--- Start Data for this task ---

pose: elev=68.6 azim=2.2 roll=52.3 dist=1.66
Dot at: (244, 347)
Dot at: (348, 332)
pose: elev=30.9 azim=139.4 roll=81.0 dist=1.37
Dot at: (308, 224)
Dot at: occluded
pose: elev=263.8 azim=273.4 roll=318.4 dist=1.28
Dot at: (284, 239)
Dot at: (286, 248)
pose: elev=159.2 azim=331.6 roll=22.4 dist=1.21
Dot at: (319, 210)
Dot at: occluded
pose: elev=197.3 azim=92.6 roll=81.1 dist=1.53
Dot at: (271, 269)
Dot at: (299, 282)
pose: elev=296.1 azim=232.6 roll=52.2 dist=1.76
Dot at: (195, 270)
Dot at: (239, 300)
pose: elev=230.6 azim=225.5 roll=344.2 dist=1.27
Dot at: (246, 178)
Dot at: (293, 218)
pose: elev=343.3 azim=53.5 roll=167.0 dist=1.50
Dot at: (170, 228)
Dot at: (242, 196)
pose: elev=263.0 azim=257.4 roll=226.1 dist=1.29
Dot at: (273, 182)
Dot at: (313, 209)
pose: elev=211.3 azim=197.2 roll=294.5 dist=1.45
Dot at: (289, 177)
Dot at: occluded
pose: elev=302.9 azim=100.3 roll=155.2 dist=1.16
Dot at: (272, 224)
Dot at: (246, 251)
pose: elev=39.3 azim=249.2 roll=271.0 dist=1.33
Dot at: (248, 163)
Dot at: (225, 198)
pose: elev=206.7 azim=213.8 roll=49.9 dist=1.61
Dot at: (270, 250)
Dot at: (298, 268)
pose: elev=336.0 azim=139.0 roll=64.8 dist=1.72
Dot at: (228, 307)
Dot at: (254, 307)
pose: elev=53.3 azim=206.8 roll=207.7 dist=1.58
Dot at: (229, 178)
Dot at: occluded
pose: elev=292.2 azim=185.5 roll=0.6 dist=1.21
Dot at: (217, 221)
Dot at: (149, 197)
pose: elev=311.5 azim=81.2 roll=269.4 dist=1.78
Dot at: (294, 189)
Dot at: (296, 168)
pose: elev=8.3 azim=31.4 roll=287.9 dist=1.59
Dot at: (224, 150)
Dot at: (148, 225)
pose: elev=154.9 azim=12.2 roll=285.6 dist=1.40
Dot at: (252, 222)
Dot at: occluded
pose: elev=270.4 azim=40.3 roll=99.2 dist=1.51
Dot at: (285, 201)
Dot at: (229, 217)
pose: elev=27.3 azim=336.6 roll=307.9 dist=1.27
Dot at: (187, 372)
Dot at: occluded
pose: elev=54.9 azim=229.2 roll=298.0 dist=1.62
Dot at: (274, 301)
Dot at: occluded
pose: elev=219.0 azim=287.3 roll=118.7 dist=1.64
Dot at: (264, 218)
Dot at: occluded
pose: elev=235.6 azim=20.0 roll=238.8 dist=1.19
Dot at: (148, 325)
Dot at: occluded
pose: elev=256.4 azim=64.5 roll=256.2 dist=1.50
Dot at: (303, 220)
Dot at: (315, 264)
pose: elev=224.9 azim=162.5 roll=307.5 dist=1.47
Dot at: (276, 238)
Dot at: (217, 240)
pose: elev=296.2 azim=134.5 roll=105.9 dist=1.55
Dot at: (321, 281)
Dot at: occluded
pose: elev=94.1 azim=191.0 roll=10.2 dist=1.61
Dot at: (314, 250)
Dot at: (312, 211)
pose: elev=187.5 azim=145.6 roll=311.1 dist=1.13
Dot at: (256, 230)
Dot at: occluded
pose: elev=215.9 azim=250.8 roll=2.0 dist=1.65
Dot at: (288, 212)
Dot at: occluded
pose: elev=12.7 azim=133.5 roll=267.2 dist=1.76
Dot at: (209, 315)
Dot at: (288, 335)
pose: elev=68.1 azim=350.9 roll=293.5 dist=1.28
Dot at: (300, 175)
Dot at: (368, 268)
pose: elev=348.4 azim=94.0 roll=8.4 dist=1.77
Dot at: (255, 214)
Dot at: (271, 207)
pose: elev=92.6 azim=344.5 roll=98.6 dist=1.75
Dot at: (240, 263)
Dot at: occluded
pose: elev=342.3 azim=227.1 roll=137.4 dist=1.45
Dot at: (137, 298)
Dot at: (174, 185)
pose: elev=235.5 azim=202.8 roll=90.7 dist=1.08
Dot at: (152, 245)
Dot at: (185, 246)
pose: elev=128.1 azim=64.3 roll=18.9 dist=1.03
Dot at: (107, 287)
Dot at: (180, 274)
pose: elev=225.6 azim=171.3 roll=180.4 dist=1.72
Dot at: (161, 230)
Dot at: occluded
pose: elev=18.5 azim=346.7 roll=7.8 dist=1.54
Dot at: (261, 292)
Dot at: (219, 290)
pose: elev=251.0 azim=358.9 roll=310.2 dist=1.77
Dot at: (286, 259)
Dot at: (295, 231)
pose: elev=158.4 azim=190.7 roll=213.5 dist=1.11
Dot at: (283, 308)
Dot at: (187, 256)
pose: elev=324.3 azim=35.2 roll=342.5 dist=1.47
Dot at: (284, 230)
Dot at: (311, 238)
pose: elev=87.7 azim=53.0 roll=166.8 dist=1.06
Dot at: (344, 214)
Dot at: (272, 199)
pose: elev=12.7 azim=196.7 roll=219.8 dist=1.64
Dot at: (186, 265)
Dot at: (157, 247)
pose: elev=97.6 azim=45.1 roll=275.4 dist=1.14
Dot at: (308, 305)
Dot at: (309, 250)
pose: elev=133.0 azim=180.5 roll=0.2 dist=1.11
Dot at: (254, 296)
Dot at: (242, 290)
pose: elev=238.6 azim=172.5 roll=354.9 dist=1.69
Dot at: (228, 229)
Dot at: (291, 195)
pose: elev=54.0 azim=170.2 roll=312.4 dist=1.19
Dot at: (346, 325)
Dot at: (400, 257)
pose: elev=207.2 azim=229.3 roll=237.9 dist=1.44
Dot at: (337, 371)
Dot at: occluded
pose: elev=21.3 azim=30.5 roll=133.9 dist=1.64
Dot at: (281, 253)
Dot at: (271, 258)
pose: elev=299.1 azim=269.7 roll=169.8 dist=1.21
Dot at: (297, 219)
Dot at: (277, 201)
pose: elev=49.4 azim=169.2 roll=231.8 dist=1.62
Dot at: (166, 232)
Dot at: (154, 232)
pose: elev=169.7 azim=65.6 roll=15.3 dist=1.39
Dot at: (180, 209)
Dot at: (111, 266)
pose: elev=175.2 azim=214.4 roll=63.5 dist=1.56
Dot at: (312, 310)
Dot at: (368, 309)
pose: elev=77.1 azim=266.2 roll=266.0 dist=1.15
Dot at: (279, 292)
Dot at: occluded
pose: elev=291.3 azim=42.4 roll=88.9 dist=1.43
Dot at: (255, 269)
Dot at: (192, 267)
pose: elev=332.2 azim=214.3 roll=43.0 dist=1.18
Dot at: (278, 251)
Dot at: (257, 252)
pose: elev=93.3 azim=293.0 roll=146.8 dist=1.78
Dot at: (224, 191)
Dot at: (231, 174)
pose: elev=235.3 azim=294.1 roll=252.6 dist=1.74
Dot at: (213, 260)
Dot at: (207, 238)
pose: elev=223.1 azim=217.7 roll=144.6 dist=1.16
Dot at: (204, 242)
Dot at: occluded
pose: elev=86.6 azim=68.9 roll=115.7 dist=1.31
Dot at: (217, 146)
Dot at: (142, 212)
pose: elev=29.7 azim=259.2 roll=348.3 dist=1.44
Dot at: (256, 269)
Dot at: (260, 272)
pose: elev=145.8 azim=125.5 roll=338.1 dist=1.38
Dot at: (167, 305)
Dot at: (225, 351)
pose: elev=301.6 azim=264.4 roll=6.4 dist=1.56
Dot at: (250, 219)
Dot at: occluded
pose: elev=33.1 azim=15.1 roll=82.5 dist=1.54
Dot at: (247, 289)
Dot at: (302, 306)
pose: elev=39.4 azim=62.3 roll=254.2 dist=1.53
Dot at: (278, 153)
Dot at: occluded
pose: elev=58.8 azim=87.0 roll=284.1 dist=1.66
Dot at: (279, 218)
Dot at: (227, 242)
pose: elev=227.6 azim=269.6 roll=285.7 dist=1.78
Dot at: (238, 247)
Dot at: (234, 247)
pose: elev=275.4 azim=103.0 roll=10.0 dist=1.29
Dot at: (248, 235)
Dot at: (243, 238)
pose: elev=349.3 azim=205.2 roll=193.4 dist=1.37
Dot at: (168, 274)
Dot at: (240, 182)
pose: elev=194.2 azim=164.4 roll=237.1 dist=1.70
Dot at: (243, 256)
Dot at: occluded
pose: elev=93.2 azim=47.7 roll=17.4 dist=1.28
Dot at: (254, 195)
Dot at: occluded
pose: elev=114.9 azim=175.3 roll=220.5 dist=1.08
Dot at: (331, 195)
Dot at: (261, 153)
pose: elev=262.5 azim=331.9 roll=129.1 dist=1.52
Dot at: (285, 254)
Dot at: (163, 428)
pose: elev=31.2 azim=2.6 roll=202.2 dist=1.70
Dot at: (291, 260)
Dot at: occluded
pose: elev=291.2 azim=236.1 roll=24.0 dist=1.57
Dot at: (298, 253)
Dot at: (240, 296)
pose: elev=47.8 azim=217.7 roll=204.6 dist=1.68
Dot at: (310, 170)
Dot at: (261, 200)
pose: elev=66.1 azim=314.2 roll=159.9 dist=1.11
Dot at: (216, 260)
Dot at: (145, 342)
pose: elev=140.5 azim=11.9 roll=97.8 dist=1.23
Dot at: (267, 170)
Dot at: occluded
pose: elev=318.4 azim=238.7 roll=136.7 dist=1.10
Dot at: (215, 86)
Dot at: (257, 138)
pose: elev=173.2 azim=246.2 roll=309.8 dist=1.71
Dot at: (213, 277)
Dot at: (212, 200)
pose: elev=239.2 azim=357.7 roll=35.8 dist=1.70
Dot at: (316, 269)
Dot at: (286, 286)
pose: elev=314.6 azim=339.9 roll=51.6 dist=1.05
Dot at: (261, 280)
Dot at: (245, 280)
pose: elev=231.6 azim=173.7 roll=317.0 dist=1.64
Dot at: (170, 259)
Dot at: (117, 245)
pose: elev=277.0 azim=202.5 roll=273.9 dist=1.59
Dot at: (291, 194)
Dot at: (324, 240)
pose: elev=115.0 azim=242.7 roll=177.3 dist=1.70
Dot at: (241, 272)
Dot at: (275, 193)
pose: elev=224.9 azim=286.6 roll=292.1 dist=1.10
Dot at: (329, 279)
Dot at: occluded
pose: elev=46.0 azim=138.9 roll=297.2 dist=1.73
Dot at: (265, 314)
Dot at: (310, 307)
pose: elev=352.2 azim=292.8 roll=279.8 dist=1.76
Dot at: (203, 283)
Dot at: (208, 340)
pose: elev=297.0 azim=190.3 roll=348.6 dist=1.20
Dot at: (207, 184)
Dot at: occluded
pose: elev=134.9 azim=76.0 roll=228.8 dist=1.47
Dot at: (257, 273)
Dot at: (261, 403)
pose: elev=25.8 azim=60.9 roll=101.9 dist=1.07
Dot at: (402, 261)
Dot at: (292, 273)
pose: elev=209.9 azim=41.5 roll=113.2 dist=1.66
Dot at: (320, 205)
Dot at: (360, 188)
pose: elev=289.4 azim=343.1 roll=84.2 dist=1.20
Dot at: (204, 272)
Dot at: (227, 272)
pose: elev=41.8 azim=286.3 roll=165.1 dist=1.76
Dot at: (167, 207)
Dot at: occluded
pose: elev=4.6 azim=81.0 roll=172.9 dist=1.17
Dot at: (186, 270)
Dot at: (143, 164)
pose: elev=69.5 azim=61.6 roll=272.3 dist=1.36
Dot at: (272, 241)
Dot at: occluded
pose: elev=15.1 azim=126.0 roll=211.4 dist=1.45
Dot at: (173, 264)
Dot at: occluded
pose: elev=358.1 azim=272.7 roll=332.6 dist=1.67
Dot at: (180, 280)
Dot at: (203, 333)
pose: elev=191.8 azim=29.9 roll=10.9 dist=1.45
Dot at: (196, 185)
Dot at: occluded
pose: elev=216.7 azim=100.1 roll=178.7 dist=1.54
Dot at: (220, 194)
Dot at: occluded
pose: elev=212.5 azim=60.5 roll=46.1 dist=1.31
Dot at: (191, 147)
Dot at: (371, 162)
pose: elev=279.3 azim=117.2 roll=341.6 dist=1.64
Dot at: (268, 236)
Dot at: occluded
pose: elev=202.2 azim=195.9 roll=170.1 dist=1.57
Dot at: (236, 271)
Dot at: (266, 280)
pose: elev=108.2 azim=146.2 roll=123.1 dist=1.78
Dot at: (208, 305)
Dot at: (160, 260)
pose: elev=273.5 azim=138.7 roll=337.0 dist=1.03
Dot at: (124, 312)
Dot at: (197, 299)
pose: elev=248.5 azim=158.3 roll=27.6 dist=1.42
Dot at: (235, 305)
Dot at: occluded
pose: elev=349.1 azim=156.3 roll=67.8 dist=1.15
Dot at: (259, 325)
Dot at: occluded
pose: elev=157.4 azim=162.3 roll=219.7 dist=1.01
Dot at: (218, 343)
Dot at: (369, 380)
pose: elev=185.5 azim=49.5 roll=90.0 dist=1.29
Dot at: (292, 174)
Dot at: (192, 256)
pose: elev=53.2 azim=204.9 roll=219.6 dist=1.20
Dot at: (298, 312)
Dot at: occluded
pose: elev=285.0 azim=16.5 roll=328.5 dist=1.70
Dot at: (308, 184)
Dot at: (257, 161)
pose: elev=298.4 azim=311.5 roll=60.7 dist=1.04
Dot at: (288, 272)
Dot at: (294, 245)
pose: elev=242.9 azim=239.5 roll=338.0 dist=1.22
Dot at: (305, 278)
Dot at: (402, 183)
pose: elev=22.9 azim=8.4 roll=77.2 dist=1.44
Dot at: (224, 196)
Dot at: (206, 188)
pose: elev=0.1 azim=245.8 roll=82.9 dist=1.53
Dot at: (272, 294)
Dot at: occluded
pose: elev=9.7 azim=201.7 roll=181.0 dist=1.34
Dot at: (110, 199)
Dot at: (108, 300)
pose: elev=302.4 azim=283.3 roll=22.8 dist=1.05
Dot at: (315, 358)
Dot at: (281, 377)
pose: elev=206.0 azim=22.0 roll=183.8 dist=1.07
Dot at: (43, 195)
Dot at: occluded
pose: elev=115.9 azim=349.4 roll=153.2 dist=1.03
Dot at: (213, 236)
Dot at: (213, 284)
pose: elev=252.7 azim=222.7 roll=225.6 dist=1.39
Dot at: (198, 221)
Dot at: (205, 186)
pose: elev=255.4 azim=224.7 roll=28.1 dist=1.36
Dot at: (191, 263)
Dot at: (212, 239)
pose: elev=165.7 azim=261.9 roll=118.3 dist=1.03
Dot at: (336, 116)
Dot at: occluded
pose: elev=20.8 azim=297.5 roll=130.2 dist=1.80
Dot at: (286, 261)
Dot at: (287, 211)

--- End Data for this task ---

## What to produce
Can you write out the data again, from the line containing "pose: elev=25.8 azim=60.9" through the line containing "Dot at: (294, 245)", with "pose" changed to "camera" wherever it appears and nothing else altered?

## Output for this task
camera: elev=25.8 azim=60.9 roll=101.9 dist=1.07
Dot at: (402, 261)
Dot at: (292, 273)
camera: elev=209.9 azim=41.5 roll=113.2 dist=1.66
Dot at: (320, 205)
Dot at: (360, 188)
camera: elev=289.4 azim=343.1 roll=84.2 dist=1.20
Dot at: (204, 272)
Dot at: (227, 272)
camera: elev=41.8 azim=286.3 roll=165.1 dist=1.76
Dot at: (167, 207)
Dot at: occluded
camera: elev=4.6 azim=81.0 roll=172.9 dist=1.17
Dot at: (186, 270)
Dot at: (143, 164)
camera: elev=69.5 azim=61.6 roll=272.3 dist=1.36
Dot at: (272, 241)
Dot at: occluded
camera: elev=15.1 azim=126.0 roll=211.4 dist=1.45
Dot at: (173, 264)
Dot at: occluded
camera: elev=358.1 azim=272.7 roll=332.6 dist=1.67
Dot at: (180, 280)
Dot at: (203, 333)
camera: elev=191.8 azim=29.9 roll=10.9 dist=1.45
Dot at: (196, 185)
Dot at: occluded
camera: elev=216.7 azim=100.1 roll=178.7 dist=1.54
Dot at: (220, 194)
Dot at: occluded
camera: elev=212.5 azim=60.5 roll=46.1 dist=1.31
Dot at: (191, 147)
Dot at: (371, 162)
camera: elev=279.3 azim=117.2 roll=341.6 dist=1.64
Dot at: (268, 236)
Dot at: occluded
camera: elev=202.2 azim=195.9 roll=170.1 dist=1.57
Dot at: (236, 271)
Dot at: (266, 280)
camera: elev=108.2 azim=146.2 roll=123.1 dist=1.78
Dot at: (208, 305)
Dot at: (160, 260)
camera: elev=273.5 azim=138.7 roll=337.0 dist=1.03
Dot at: (124, 312)
Dot at: (197, 299)
camera: elev=248.5 azim=158.3 roll=27.6 dist=1.42
Dot at: (235, 305)
Dot at: occluded
camera: elev=349.1 azim=156.3 roll=67.8 dist=1.15
Dot at: (259, 325)
Dot at: occluded
camera: elev=157.4 azim=162.3 roll=219.7 dist=1.01
Dot at: (218, 343)
Dot at: (369, 380)
camera: elev=185.5 azim=49.5 roll=90.0 dist=1.29
Dot at: (292, 174)
Dot at: (192, 256)
camera: elev=53.2 azim=204.9 roll=219.6 dist=1.20
Dot at: (298, 312)
Dot at: occluded
camera: elev=285.0 azim=16.5 roll=328.5 dist=1.70
Dot at: (308, 184)
Dot at: (257, 161)
camera: elev=298.4 azim=311.5 roll=60.7 dist=1.04
Dot at: (288, 272)
Dot at: (294, 245)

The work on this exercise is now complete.